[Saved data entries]

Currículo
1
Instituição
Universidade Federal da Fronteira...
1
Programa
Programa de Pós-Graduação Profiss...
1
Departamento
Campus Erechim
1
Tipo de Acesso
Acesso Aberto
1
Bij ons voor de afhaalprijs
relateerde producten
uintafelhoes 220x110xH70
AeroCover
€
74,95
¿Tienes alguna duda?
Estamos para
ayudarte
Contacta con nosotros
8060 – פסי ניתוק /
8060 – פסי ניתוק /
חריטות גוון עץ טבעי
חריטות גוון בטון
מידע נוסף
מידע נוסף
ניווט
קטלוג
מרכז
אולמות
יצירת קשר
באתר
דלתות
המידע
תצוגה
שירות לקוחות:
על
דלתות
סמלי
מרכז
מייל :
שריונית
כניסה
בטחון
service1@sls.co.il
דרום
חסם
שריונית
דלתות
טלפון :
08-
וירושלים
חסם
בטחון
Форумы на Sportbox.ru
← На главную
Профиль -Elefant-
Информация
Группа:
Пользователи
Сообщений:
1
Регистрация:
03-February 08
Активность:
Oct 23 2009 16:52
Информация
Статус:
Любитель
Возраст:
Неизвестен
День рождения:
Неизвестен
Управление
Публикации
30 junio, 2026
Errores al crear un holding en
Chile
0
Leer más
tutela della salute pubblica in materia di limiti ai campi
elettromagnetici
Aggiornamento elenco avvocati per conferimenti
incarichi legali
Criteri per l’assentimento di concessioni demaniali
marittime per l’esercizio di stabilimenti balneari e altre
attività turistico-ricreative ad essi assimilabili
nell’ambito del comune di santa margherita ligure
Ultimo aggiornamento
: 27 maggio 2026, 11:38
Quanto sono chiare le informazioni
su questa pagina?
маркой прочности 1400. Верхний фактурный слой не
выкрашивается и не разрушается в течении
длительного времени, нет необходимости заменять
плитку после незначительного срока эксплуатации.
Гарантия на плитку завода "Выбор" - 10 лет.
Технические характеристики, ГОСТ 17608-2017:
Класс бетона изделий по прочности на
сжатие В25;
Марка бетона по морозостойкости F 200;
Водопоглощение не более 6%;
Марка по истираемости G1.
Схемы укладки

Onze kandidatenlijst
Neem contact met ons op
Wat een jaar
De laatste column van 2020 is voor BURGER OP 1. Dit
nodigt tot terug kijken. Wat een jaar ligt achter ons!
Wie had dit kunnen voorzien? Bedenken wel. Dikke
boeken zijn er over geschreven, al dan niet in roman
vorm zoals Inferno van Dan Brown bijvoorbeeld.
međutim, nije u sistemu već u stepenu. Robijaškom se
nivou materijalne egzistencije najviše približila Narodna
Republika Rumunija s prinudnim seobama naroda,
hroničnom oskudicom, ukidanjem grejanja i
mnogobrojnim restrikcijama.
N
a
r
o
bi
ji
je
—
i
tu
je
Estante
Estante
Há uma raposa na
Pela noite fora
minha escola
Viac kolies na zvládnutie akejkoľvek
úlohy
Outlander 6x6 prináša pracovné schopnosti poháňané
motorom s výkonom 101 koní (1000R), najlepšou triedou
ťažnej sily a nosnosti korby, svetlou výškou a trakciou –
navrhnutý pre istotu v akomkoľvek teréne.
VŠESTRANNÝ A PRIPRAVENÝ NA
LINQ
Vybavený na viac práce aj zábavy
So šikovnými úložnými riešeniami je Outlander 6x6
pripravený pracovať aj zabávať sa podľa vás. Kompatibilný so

What you will do - The string "Outlander" appears in how many lines above? Answer with the number only.

Task result - 2